In example after example, the prints in this exhibition demonstrate the ubiquity and persuasiveness of the abstract vocabulary pioneered in New York during the 1940s, from the surrealistic biomorphism of Gerome Kamrowski, working in drypoint, or of Peter Busa, in screenprint; to moody whorls and swaths of liquid tusche in landscapes by Hans Burkhardt, Edward Dugmore and Adja Yunkers; to radiant atmospherics in prints by Paul Jenkins, James Kelly, George Miyasaki, Anne Ryan and Sylvia Wald. A number of the artists on view here were influential in the movement's early days in New York (John Opper and Kamrowski, for example), but later, driven to take academic positions to support families, they fell by the wayside of critical attention. Like so many in the show (Jackson Pollock, Jacob Kainen, Norman Lewis, Emerson Woelffer, and others), they were supported at one point or another during the 1930s by the Federal Arts Project/Works Progress Administration, though they and their abstractionist colleagues had little interest in pursuing the type of social realism that had come to be associated with the FAP/WPA, especially with the influential graphic-arts division in New York.

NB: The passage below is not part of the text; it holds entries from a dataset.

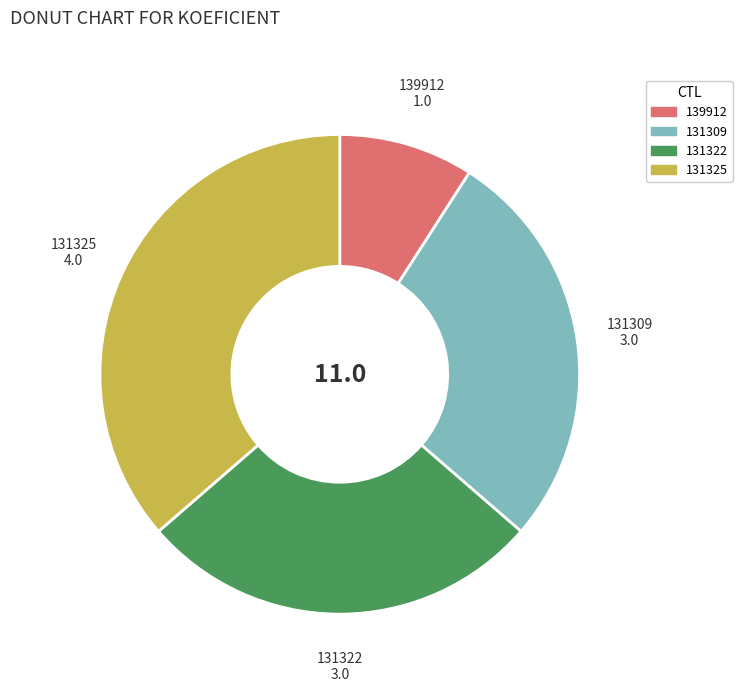

Combined, do 131325 and 139912 account for over 50%?

No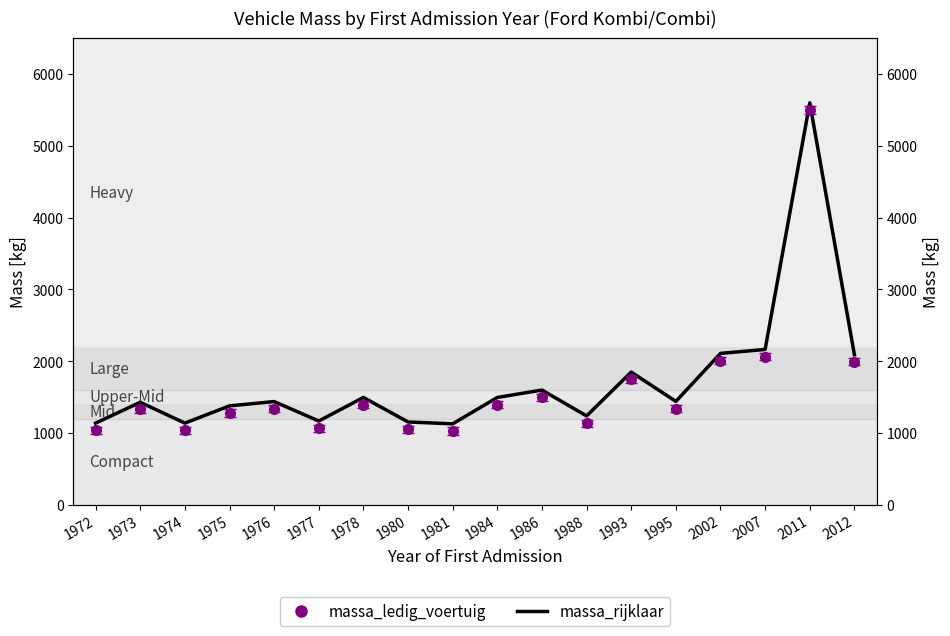

What is the smallest value displayed?

1130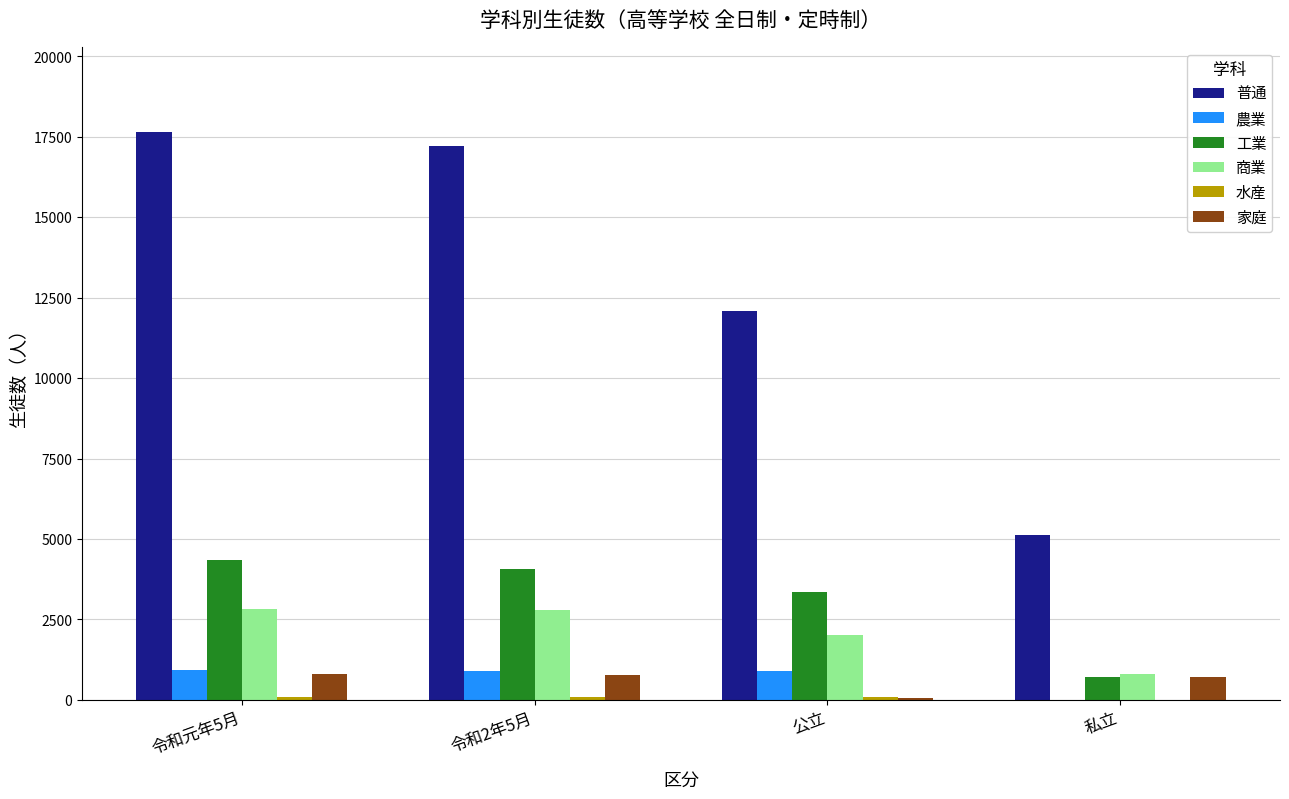

Which category has the highest value across all series?

令和元年5月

Some of the works in this show, two-thirds predating 1960, are quite rare. The Dugmore, for example, is one of only a few lithographs the artist made early in his career, in 1949, at the California School of Fine Arts (CSFA), later the San Francisco Art Institute, which, under the directorship of Douglas MacAgy, had been transformed from a "sleepy debutantes' craft center into a serious, progressive academy," as Acton writes in the catalogue to the show. (Dugmore abandoned the medium--and graphics, for the most part--shortly afterward.) A dozen or so prints in "The Stamp of Impulse" were made by artists at CSFA: among others, Frank Lobdell, who taught there, and three other members of the so-called Sausalito Six (James Budd Dixon, Walter Kuhlman and George Stillman).

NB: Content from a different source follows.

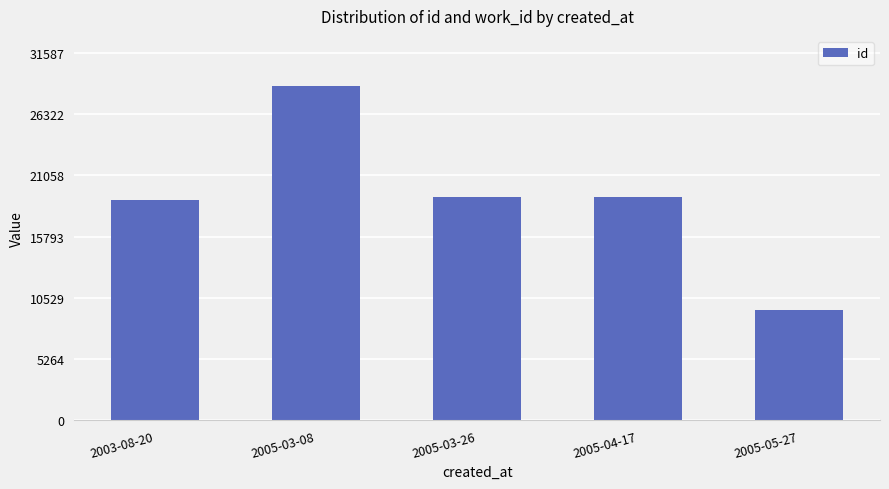

What position from the left is 2005-05-27?

5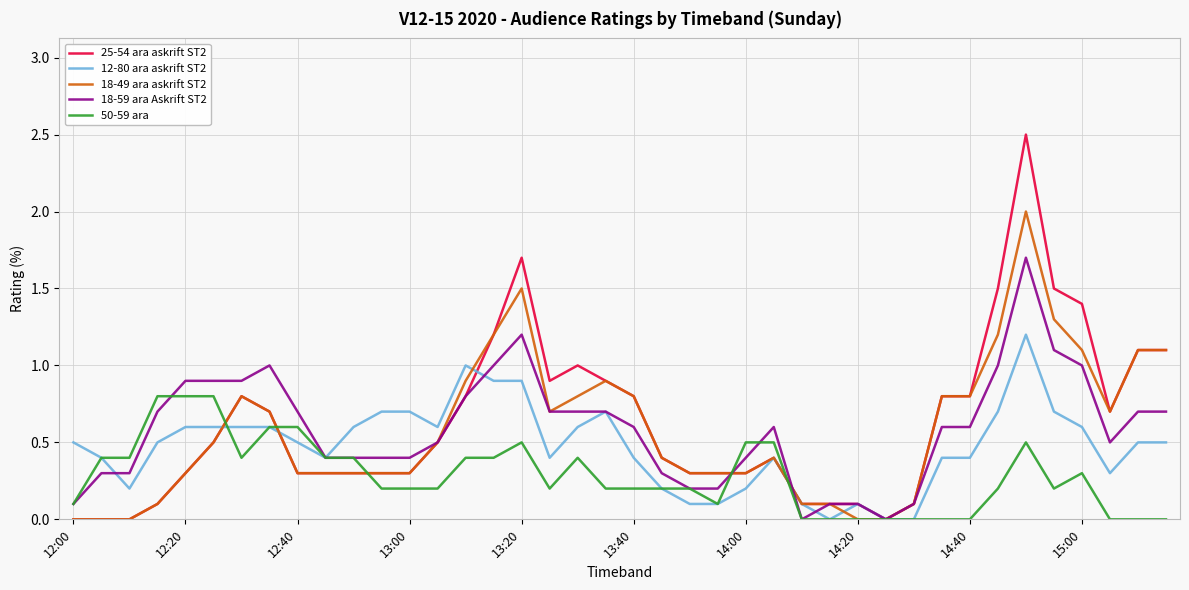

What is the maximum value shown in the chart?

2.5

The CSFA printmaking studio was open at all hours and became a gathering place for a bohemian crowd. It was here that Californians began to gain a special skill in lithography, in particular, though a close examination of the shape of CSFA impressions (and it is always worth noticing these, since the artists intended that they be integral to the composition) reveals that there were only a very few stones in the shop and they were used over and over again. (1)

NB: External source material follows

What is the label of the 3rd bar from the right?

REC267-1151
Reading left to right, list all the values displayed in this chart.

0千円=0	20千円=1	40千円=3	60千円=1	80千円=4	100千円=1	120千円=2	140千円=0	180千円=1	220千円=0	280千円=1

Artists who by nature were given to experimentation were drawn to workshops like that at CSFA and, on the opposite coast, to British-born William Stanley Hayter's Atelier 17. During the Second World War and for a time thereafter, Atelier 17 was transplanted from its home at 17 rue Campagne-Premiere in Paris to the New School for Social Research in New York. Hayter also did several teaching stints at CSFA; all the more surprising, then, that there are no works by Hayter himself in the show.